● Problem details
What is needed here is every record, retyped without any change.

Given data section start

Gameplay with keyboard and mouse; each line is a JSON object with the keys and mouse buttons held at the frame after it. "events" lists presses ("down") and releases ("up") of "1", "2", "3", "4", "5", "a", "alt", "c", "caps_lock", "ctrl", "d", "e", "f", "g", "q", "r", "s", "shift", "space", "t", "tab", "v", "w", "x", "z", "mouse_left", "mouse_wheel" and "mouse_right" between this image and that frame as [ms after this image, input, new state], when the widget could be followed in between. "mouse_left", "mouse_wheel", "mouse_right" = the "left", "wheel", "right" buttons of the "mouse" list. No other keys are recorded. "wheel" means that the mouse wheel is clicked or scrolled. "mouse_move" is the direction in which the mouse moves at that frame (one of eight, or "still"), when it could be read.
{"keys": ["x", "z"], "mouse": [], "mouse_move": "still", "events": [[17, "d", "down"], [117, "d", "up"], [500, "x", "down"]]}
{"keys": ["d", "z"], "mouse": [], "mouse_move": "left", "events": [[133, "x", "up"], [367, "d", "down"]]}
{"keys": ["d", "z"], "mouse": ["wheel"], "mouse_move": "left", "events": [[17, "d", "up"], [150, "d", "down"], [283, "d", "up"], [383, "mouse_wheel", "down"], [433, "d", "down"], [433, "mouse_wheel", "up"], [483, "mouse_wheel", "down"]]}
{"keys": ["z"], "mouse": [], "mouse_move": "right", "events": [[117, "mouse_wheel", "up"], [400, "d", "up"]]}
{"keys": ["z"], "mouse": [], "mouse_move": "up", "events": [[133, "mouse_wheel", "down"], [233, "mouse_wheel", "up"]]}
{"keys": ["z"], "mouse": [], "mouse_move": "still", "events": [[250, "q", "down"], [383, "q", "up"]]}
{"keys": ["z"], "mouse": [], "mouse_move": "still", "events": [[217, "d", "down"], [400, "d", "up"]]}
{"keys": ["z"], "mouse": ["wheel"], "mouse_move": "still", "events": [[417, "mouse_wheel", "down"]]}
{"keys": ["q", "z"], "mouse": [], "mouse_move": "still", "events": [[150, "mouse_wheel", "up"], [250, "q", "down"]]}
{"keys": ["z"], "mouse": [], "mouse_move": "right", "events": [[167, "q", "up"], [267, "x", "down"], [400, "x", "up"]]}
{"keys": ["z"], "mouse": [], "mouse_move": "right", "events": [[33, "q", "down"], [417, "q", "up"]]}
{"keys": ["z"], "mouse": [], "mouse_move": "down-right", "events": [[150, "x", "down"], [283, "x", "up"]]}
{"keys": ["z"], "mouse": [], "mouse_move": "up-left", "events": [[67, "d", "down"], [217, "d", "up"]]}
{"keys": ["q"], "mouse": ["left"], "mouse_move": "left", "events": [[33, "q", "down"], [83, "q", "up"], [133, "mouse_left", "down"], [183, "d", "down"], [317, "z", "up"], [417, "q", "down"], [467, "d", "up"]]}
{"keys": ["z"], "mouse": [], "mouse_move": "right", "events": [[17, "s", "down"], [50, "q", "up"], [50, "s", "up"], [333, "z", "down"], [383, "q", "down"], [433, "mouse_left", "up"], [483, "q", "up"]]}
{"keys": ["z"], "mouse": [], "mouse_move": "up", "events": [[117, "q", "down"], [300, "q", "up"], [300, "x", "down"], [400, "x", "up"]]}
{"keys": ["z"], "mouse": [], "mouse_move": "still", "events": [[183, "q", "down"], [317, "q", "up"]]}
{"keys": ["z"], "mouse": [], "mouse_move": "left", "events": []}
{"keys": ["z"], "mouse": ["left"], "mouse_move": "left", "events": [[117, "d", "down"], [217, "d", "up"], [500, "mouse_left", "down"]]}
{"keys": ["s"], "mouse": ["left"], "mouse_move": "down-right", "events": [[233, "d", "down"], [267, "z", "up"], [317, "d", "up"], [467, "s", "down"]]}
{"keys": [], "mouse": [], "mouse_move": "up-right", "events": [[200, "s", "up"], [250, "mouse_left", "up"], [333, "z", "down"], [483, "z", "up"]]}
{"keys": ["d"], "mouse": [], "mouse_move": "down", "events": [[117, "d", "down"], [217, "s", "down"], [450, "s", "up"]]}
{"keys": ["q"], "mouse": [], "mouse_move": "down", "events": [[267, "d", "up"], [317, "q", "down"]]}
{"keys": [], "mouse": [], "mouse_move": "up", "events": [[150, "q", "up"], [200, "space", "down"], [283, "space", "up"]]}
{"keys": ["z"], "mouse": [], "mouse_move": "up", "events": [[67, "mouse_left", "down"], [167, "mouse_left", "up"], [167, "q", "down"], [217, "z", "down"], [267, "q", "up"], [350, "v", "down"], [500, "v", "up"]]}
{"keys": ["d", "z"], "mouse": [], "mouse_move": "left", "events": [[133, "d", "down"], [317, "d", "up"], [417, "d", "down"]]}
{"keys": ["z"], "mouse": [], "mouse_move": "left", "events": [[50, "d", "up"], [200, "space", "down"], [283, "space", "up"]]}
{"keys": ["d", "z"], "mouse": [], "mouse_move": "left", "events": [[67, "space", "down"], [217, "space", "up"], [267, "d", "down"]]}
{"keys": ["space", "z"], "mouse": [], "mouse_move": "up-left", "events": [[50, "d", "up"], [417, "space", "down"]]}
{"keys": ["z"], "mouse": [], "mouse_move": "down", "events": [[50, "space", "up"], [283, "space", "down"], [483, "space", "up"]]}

Given data section end

● Written solution
Gameplay with keyboard and mouse; each line is a JSON object with the keys and mouse buttons held at the frame after it. "events" lists presses ("down") and releases ("up") of "1", "2", "3", "4", "5", "a", "alt", "c", "caps_lock", "ctrl", "d", "e", "f", "g", "q", "r", "s", "shift", "space", "t", "tab", "v", "w", "x", "z", "mouse_left", "mouse_wheel" and "mouse_right" between this image and that frame as [ms after this image, input, new state], when the widget could be followed in between. "mouse_left", "mouse_wheel", "mouse_right" = the "left", "wheel", "right" buttons of the "mouse" list. No other keys are recorded. "wheel" means that the mouse wheel is clicked or scrolled. "mouse_move" is the direction in which the mouse moves at that frame (one of eight, or "still"), when it could be read.
{"keys": ["x", "z"], "mouse": [], "mouse_move": "still", "events": [[17, "d", "down"], [117, "d", "up"], [500, "x", "down"]]}
{"keys": ["d", "z"], "mouse": [], "mouse_move": "left", "events": [[133, "x", "up"], [367, "d", "down"]]}
{"keys": ["d", "z"], "mouse": ["wheel"], "mouse_move": "left", "events": [[17, "d", "up"], [150, "d", "down"], [283, "d", "up"], [383, "mouse_wheel", "down"], [433, "d", "down"], [433, "mouse_wheel", "up"], [483, "mouse_wheel", "down"]]}
{"keys": ["z"], "mouse": [], "mouse_move": "right", "events": [[117, "mouse_wheel", "up"], [400, "d", "up"]]}
{"keys": ["z"], "mouse": [], "mouse_move": "up", "events": [[133, "mouse_wheel", "down"], [233, "mouse_wheel", "up"]]}
{"keys": ["z"], "mouse": [], "mouse_move": "still", "events": [[250, "q", "down"], [383, "q", "up"]]}
{"keys": ["z"], "mouse": [], "mouse_move": "still", "events": [[217, "d", "down"], [400, "d", "up"]]}
{"keys": ["z"], "mouse": ["wheel"], "mouse_move": "still", "events": [[417, "mouse_wheel", "down"]]}
{"keys": ["q", "z"], "mouse": [], "mouse_move": "still", "events": [[150, "mouse_wheel", "up"], [250, "q", "down"]]}
{"keys": ["z"], "mouse": [], "mouse_move": "right", "events": [[167, "q", "up"], [267, "x", "down"], [400, "x", "up"]]}
{"keys": ["z"], "mouse": [], "mouse_move": "right", "events": [[33, "q", "down"], [417, "q", "up"]]}
{"keys": ["z"], "mouse": [], "mouse_move": "down-right", "events": [[150, "x", "down"], [283, "x", "up"]]}
{"keys": ["z"], "mouse": [], "mouse_move": "up-left", "events": [[67, "d", "down"], [217, "d", "up"]]}
{"keys": ["q"], "mouse": ["left"], "mouse_move": "left", "events": [[33, "q", "down"], [83, "q", "up"], [133, "mouse_left", "down"], [183, "d", "down"], [317, "z", "up"], [417, "q", "down"], [467, "d", "up"]]}
{"keys": ["z"], "mouse": [], "mouse_move": "right", "events": [[17, "s", "down"], [50, "q", "up"], [50, "s", "up"], [333, "z", "down"], [383, "q", "down"], [433, "mouse_left", "up"], [483, "q", "up"]]}
{"keys": ["z"], "mouse": [], "mouse_move": "up", "events": [[117, "q", "down"], [300, "q", "up"], [300, "x", "down"], [400, "x", "up"]]}
{"keys": ["z"], "mouse": [], "mouse_move": "still", "events": [[183, "q", "down"], [317, "q", "up"]]}
{"keys": ["z"], "mouse": [], "mouse_move": "left", "events": []}
{"keys": ["z"], "mouse": ["left"], "mouse_move": "left", "events": [[117, "d", "down"], [217, "d", "up"], [500, "mouse_left", "down"]]}
{"keys": ["s"], "mouse": ["left"], "mouse_move": "down-right", "events": [[233, "d", "down"], [267, "z", "up"], [317, "d", "up"], [467, "s", "down"]]}
{"keys": [], "mouse": [], "mouse_move": "up-right", "events": [[200, "s", "up"], [250, "mouse_left", "up"], [333, "z", "down"], [483, "z", "up"]]}
{"keys": ["d"], "mouse": [], "mouse_move": "down", "events": [[117, "d", "down"], [217, "s", "down"], [450, "s", "up"]]}
{"keys": ["q"], "mouse": [], "mouse_move": "down", "events": [[267, "d", "up"], [317, "q", "down"]]}
{"keys": [], "mouse": [], "mouse_move": "up", "events": [[150, "q", "up"], [200, "space", "down"], [283, "space", "up"]]}
{"keys": ["z"], "mouse": [], "mouse_move": "up", "events": [[67, "mouse_left", "down"], [167, "mouse_left", "up"], [167, "q", "down"], [217, "z", "down"], [267, "q", "up"], [350, "v", "down"], [500, "v", "up"]]}
{"keys": ["d", "z"], "mouse": [], "mouse_move": "left", "events": [[133, "d", "down"], [317, "d", "up"], [417, "d", "down"]]}
{"keys": ["z"], "mouse": [], "mouse_move": "left", "events": [[50, "d", "up"], [200, "space", "down"], [283, "space", "up"]]}
{"keys": ["d", "z"], "mouse": [], "mouse_move": "left", "events": [[67, "space", "down"], [217, "space", "up"], [267, "d", "down"]]}
{"keys": ["space", "z"], "mouse": [], "mouse_move": "up-left", "events": [[50, "d", "up"], [417, "space", "down"]]}
{"keys": ["z"], "mouse": [], "mouse_move": "down", "events": [[50, "space", "up"], [283, "space", "down"], [483, "space", "up"]]}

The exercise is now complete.